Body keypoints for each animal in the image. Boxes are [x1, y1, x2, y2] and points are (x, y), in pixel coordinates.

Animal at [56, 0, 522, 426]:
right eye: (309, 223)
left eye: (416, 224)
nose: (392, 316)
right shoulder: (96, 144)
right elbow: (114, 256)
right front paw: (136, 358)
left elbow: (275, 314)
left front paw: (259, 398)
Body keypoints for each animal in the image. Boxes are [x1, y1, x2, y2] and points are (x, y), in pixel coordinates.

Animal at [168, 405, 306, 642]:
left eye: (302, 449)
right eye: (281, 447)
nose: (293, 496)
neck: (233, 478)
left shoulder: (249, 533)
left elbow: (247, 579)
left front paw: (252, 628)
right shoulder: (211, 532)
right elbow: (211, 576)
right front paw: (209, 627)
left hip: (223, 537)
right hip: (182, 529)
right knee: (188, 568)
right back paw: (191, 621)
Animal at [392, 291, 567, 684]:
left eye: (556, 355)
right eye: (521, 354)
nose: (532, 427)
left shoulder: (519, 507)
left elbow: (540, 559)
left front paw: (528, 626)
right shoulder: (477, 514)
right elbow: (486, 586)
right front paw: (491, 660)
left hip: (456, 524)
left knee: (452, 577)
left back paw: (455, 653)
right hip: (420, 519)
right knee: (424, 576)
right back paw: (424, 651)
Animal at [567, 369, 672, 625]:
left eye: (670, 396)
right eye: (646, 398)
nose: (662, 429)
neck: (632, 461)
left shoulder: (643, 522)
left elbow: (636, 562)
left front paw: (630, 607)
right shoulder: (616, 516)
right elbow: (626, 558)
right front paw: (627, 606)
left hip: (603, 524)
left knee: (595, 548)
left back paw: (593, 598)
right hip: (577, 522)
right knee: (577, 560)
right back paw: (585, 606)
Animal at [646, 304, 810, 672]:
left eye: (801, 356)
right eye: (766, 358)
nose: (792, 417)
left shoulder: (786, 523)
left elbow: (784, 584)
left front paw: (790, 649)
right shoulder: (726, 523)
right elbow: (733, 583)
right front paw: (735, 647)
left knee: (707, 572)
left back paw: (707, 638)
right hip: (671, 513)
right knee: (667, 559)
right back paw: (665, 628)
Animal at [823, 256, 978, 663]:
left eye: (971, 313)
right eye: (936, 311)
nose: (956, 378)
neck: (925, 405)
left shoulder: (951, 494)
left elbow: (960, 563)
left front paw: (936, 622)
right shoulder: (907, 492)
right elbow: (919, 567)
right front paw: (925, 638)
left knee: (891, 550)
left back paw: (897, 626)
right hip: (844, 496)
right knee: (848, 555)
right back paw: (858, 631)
┄┄┄┄┄┄
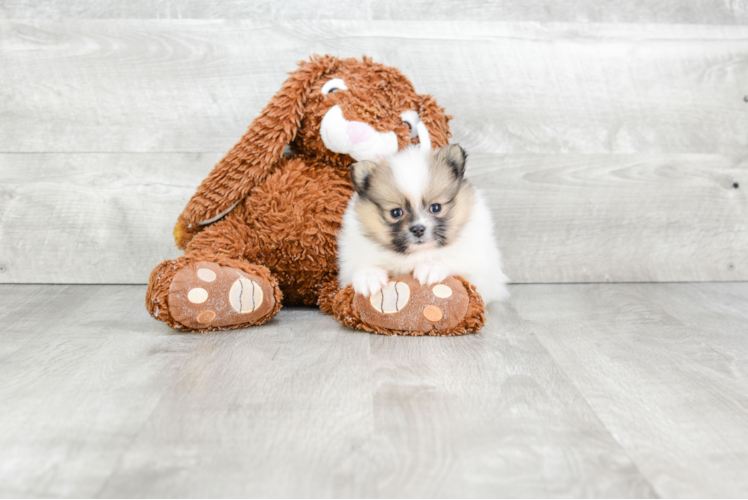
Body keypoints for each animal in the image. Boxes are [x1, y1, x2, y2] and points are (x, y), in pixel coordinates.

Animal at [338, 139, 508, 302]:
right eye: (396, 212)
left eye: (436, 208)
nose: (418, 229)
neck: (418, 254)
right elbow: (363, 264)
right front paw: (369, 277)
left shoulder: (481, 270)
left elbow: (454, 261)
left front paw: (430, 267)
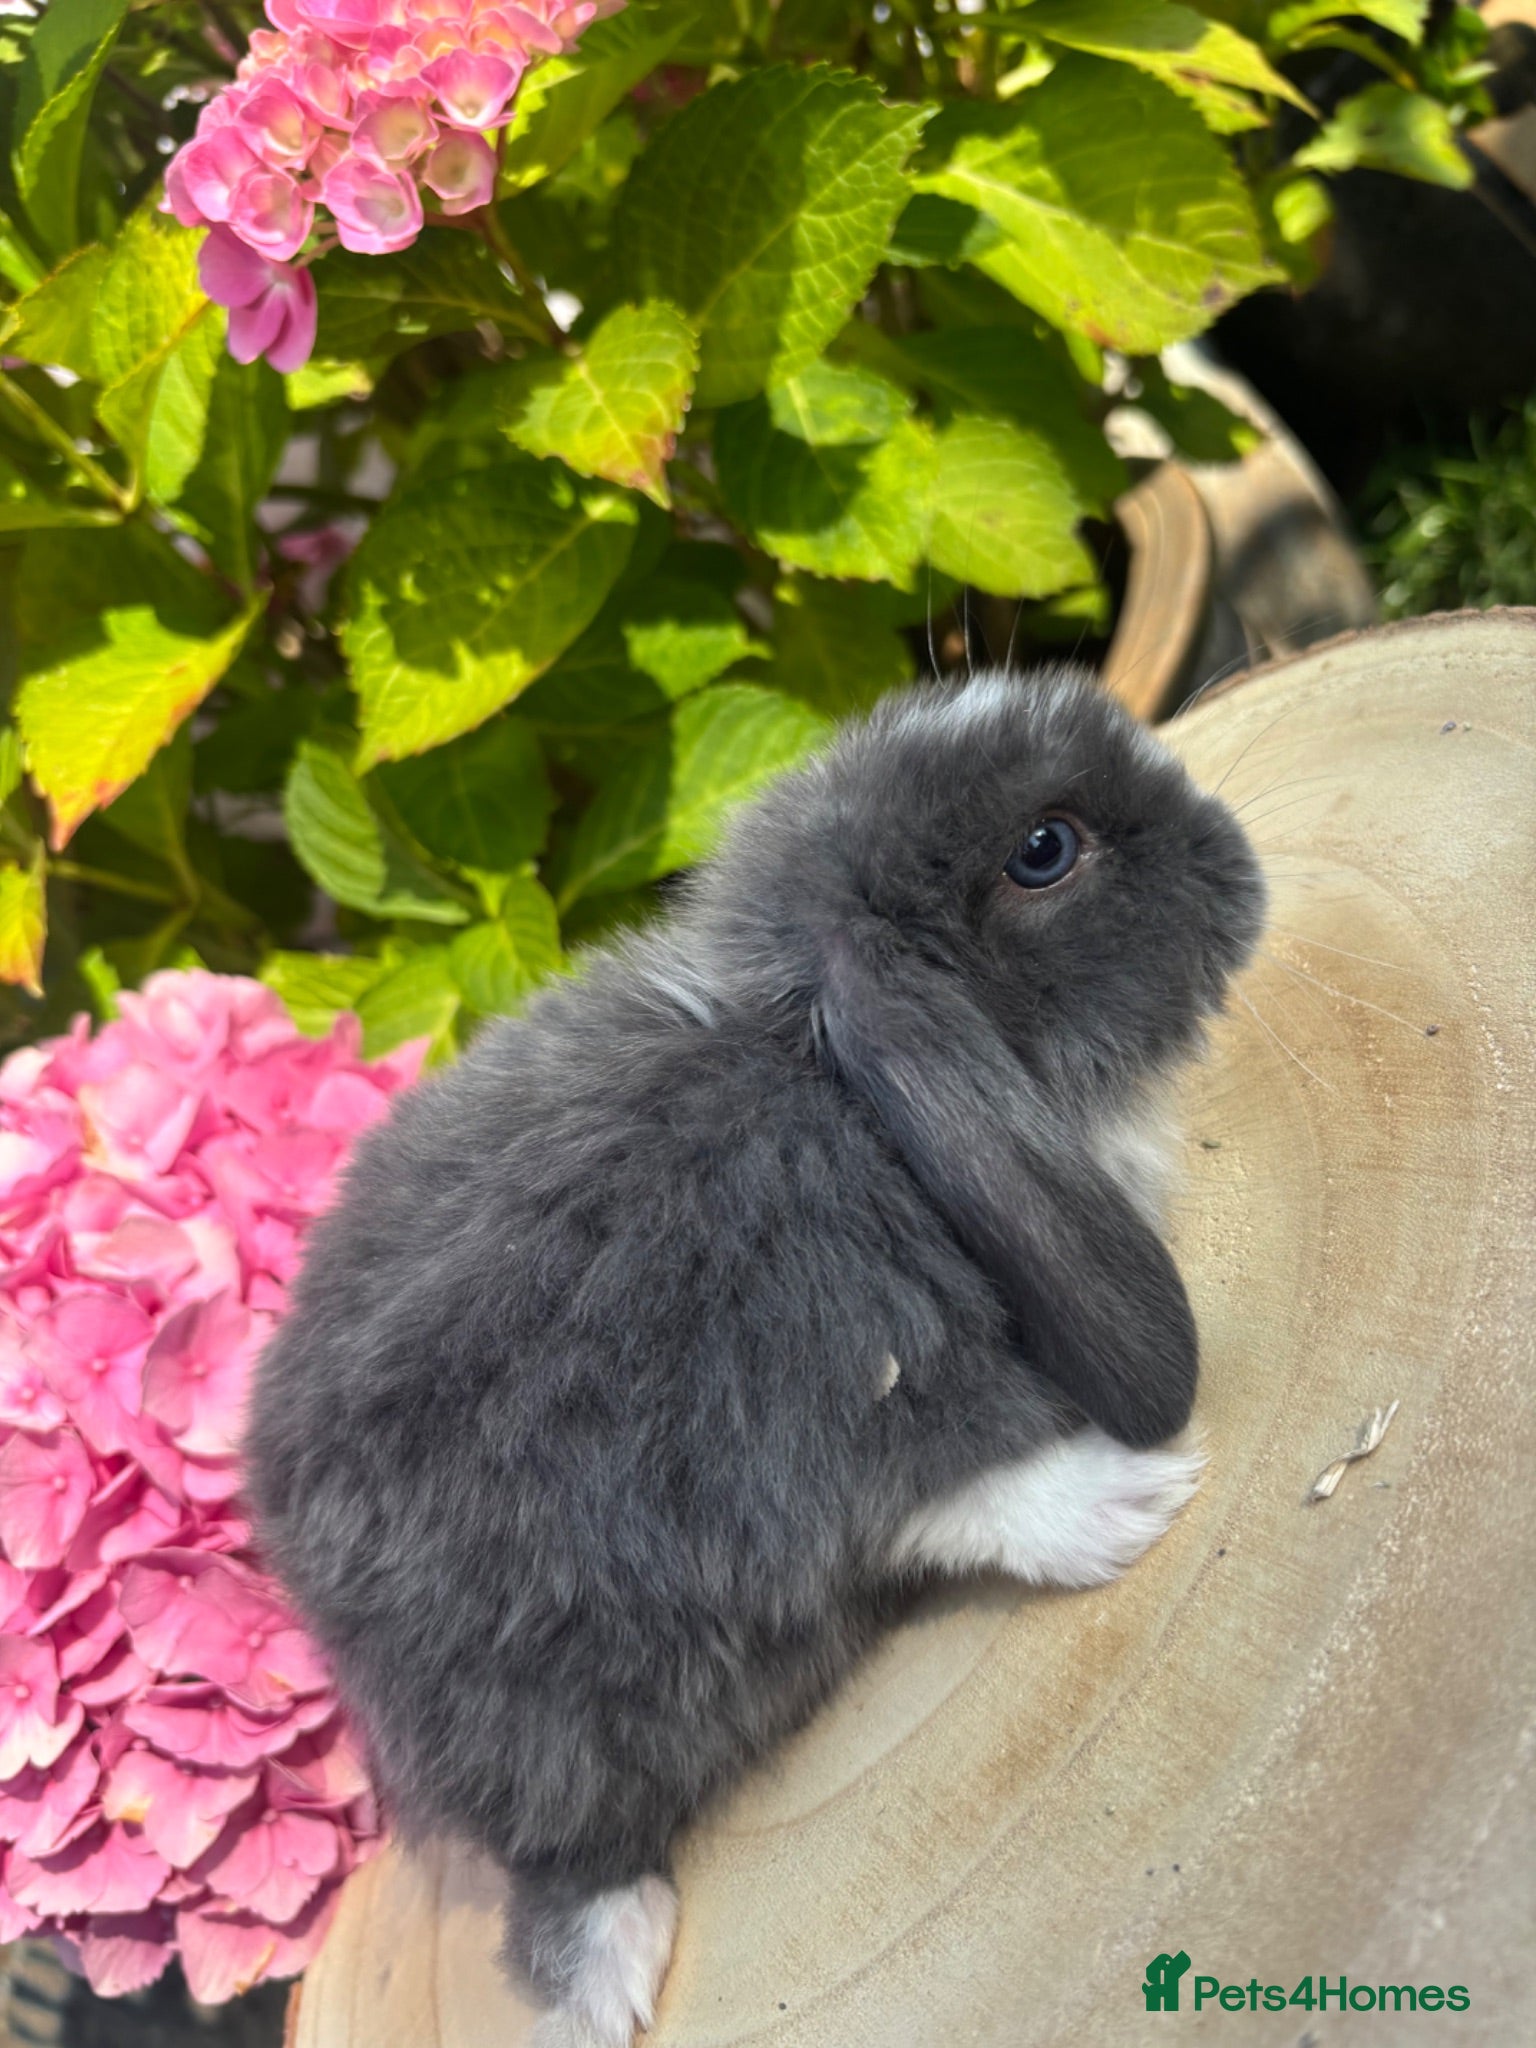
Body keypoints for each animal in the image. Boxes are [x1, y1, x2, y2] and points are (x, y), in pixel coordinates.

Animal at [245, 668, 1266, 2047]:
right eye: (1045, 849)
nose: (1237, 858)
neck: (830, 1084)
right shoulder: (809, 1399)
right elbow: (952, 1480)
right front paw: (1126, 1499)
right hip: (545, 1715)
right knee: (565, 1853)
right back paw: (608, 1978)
┄┄┄┄┄┄
EXERCISE PROMPT: Everything from the line with "left front paw: (252, 628)" through the line with "left front paw: (630, 607)" in the listing above must be retyped exactly, with nothing added.

SOLUTION:
left front paw: (252, 628)
right shoulder: (211, 532)
right elbow: (211, 576)
right front paw: (209, 627)
left hip: (223, 537)
right hip: (182, 529)
right knee: (188, 568)
right back paw: (191, 621)
Animal at [392, 291, 567, 684]:
left eye: (556, 355)
right eye: (521, 354)
nose: (532, 427)
left shoulder: (519, 507)
left elbow: (540, 559)
left front paw: (528, 626)
right shoulder: (477, 514)
right elbow: (486, 586)
right front paw: (491, 660)
left hip: (456, 524)
left knee: (452, 577)
left back paw: (455, 653)
right hip: (420, 519)
right knee: (424, 576)
right back paw: (424, 651)
Animal at [567, 369, 672, 625]:
left eye: (670, 396)
right eye: (646, 398)
nose: (662, 429)
neck: (632, 461)
left shoulder: (643, 522)
left elbow: (636, 562)
left front paw: (630, 607)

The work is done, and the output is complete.